Only the pictures are to be dropped, and the rest of the data should be copied exactly.

BEGIN

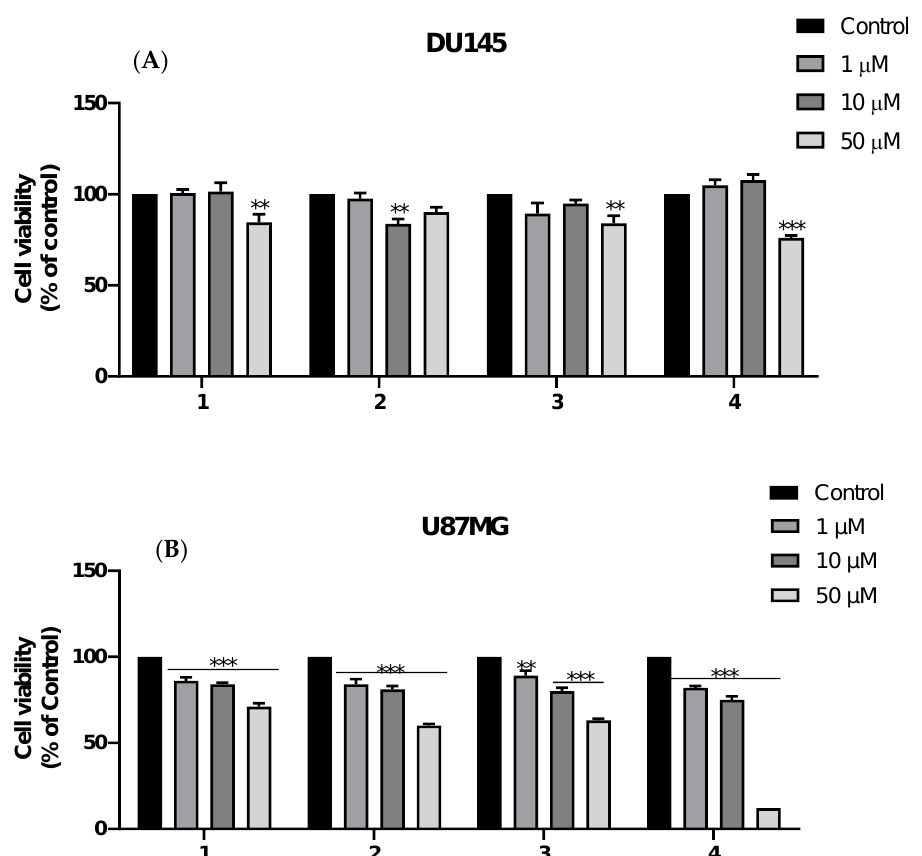
Figure 5. Effect of HO-1/ σ R hybrids 1 – 4 treatments on cell viability of DU145 (panel A ) and U87MG (panel B ) cell lines, assessed by MTT assay at the doses of 1, 10 and 50 µ M. Results are representative of at least three independent experiments and values are expressed as percentage of control (% of control). Data represent means ± SEM. ** p < 0.01, *** p < 0.001 vs. control as determined by one-way ANOVA followed by Tukey’s multiple comparison test.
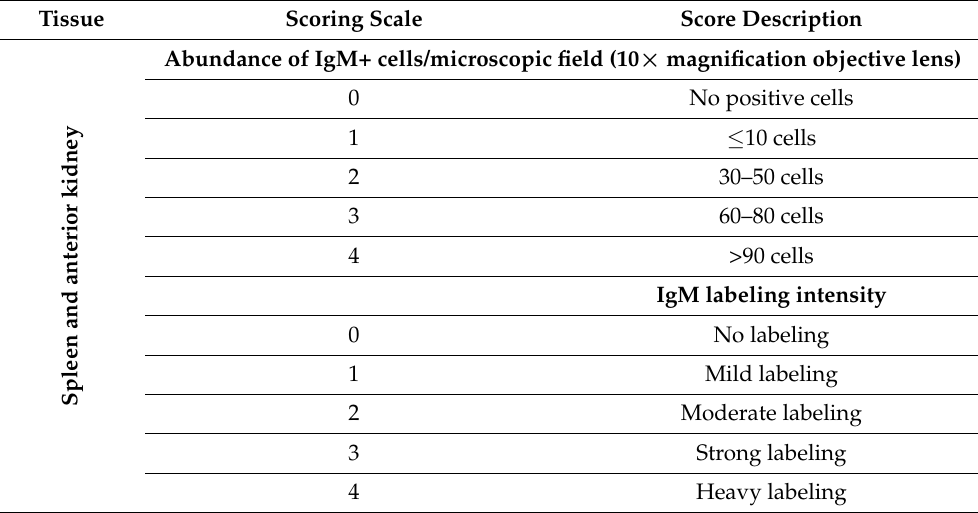
Table 2. Scoring scale of secreted IgM and IgM + cells in spleen and anterior kidney after P33 vaccination.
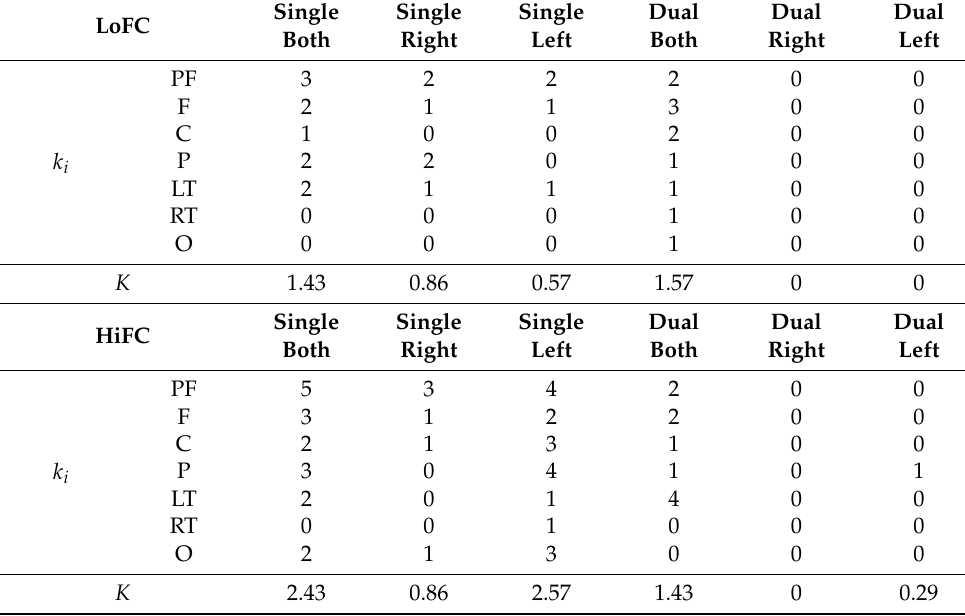
The seven brain regions are the prefrontal (PF), frontal (F), central (C), parietal (P), left-temporal (LT), right- temporal (RT), and occipital (O) areas. k i and K are calculated by (2) and (3),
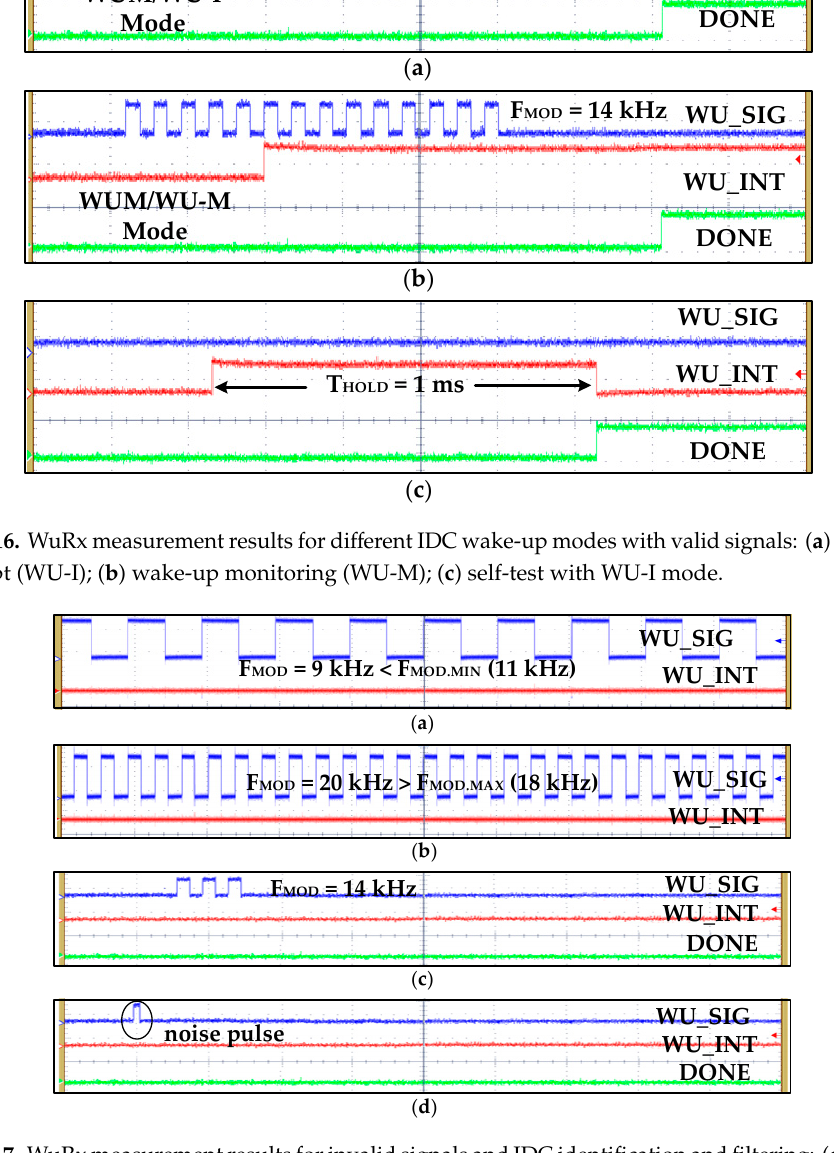
Figure 17. WuRx measurement results for invalid signals and IDC identification and filtering: ( a ) invalid wake-up signal with modulation frequency of 9 KHz, which is less than the minimum hysteresis configured limit of 11 kHz; ( b ) invalid wake-up signal with modulation frequency of 20 KHz, which is greater than the maximum hysteresis configured limit of 18 kHz; ( c ) poor wake-up signal with valid modulation frequency but less number of cycles than the configured value of 5; ( d ) invalid signal of noise pulse.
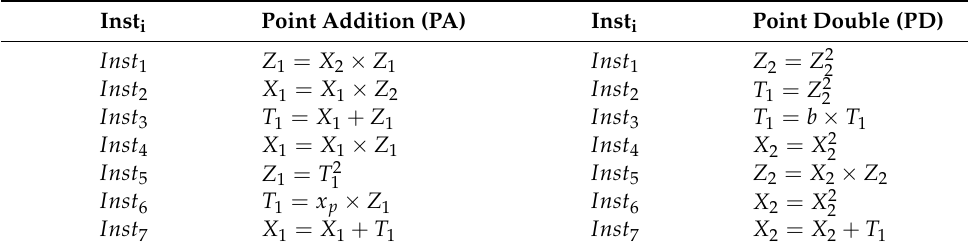
Table 1. Point addition and double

END

REPLY:
Figure 5. Effect of HO-1/ σ R hybrids 1 – 4 treatments on cell viability of DU145 (panel A ) and U87MG (panel B ) cell lines, assessed by MTT assay at the doses of 1, 10 and 50 µ M. Results are representative of at least three independent experiments and values are expressed as percentage of control (% of control). Data represent means ± SEM. ** p < 0.01, *** p < 0.001 vs. control as determined by one-way ANOVA followed by Tukey’s multiple comparison test.
Table 2. Scoring scale of secreted IgM and IgM + cells in spleen and anterior kidney after P33 vaccination.
The seven brain regions are the prefrontal (PF), frontal (F), central (C), parietal (P), left-temporal (LT), right- temporal (RT), and occipital (O) areas. k i and K are calculated by (2) and (3),
Figure 17. WuRx measurement results for invalid signals and IDC identification and filtering: ( a ) invalid wake-up signal with modulation frequency of 9 KHz, which is less than the minimum hysteresis configured limit of 11 kHz; ( b ) invalid wake-up signal with modulation frequency of 20 KHz, which is greater than the maximum hysteresis configured limit of 18 kHz; ( c ) poor wake-up signal with valid modulation frequency but less number of cycles than the configured value of 5; ( d ) invalid signal of noise pulse.
Table 1. Point addition and double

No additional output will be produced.